Keep me warm, Keep me close
Dear Ammi,
I just want to say thank you, for postponing giving away the clothes in your donation bin. I remember in 2021, I had just discovered Arctic Monkeys’ music and was looking for a new way to spice up my school uniform. Hanging out the top of your donation pile was a leather jacket with a small hole in the sleeve. When I asked you about it, you said you didn’t want it anymore and it’s been mine ever since. But what about before then?
Dear Midhat,
You wear that jacket way too often, and you need to learn how to sew. Then, the hole could be mended properly, instead of with those safety pins. I’m just surprised there aren’t more, considering how far that jacket has travelled with me.
Around 1990, I was in medical school in Pakistan, flipping through a clothing catalogue with Nana, and I pointed out this leather jacket to him. The only thing was that I didn’t want to wear it with my kurta shalwars - it wasn’t the look I had in mind. I pictured it with pants and a sweater, something I would wear when I eventually moved to England.
A couple years later, I graduated from medical school and married your father. We decided to start our life together in England. A couple of days before leaving, Nana came to me with a surprise. Out of a bag, he pulls out the very same jacket from the catalogue.
“To go with your pants and sweaters.”
It was his wedding gift to me as I moved countries for the first time. The jacket reminded me of him as I traded my shalwars for trousers to wear to the store. Your oldest sister was born, so we stayed for a couple more years, then moved back to Pakistan for your dad’s work in 1995.
Since that move, the jacket stayed packed away. After all, it would have been way too hot to wear in Pakistan. Come 1997, we moved to Texas. It was not ideal weather to wear the jacket either, was it? So, it stayed in storage, but I didn’t want to get rid of it just yet.
In 2003, we moved to Newfoundland, but there the winters were far too cold to wear it. We waited for those weeks in October or March, when the weather was the perfect degree of cool. And I wore it every day I could.

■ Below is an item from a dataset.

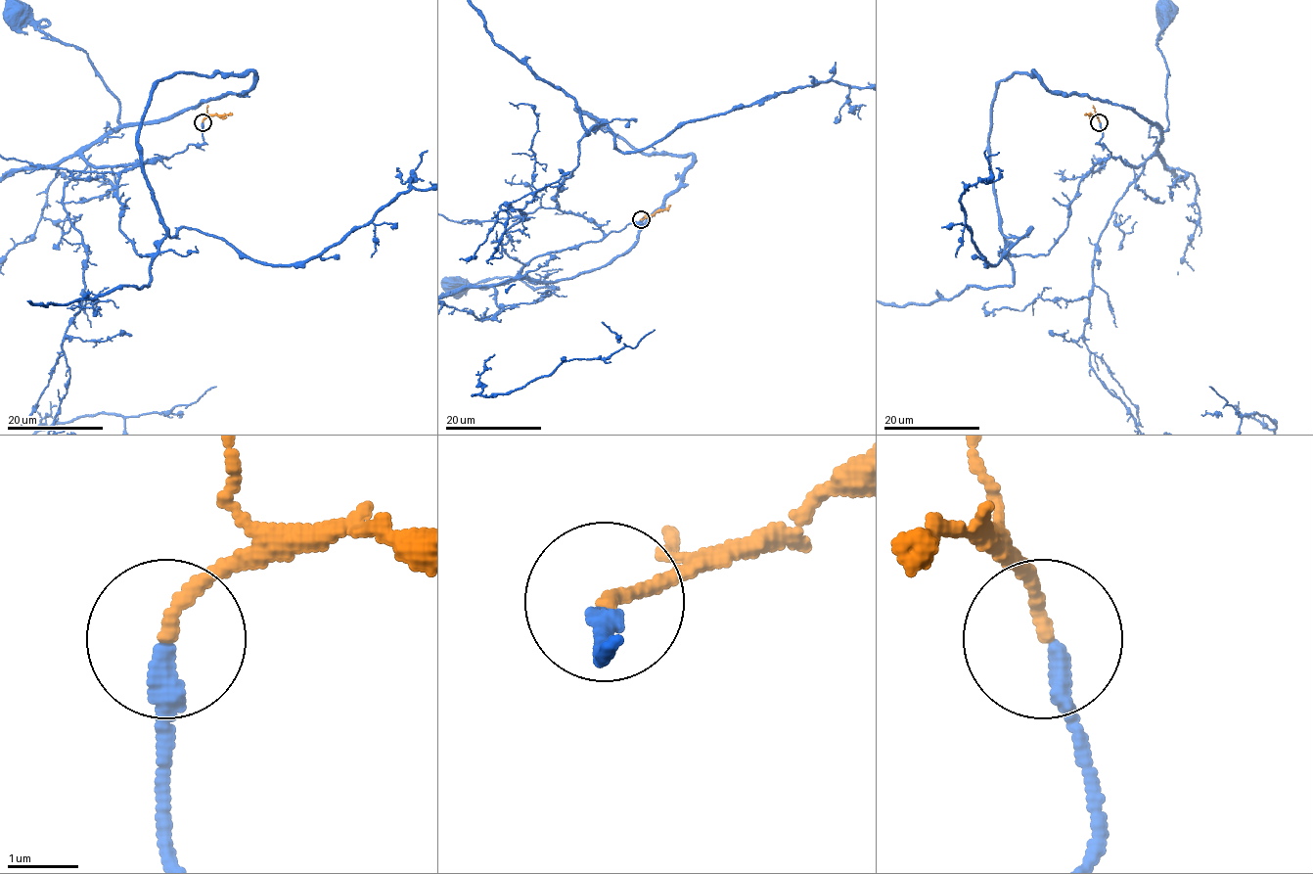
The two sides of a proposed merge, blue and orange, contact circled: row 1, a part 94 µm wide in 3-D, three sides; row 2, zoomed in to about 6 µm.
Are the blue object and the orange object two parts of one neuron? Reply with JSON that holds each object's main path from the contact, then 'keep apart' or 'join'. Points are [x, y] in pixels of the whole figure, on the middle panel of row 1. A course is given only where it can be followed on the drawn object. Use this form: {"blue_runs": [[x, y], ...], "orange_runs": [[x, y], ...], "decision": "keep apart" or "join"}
{"blue_runs": [[641, 219], [598, 241], [550, 251], [522, 269], [521, 275], [558, 288], [532, 288], [508, 276], [451, 288]], "orange_runs": [[641, 219], [671, 206]], "decision": "join"}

After you were born and we had moved to Ontario, that jacket stayed buried in the closet. It was not my style anymore – a bit too youthful. And then, you remember, it was sitting in my pile of giveaways. When you asked me about it, I warned you it was ripped, but you showed me a box of safety pins you would fix it with, and you’ve been wearing it ever since. I get so happy whenever you tell me someone complimented your jacket because Nana would have loved to see you in it. But if you’re going to continue wearing it, learn how to sew and fix that hole.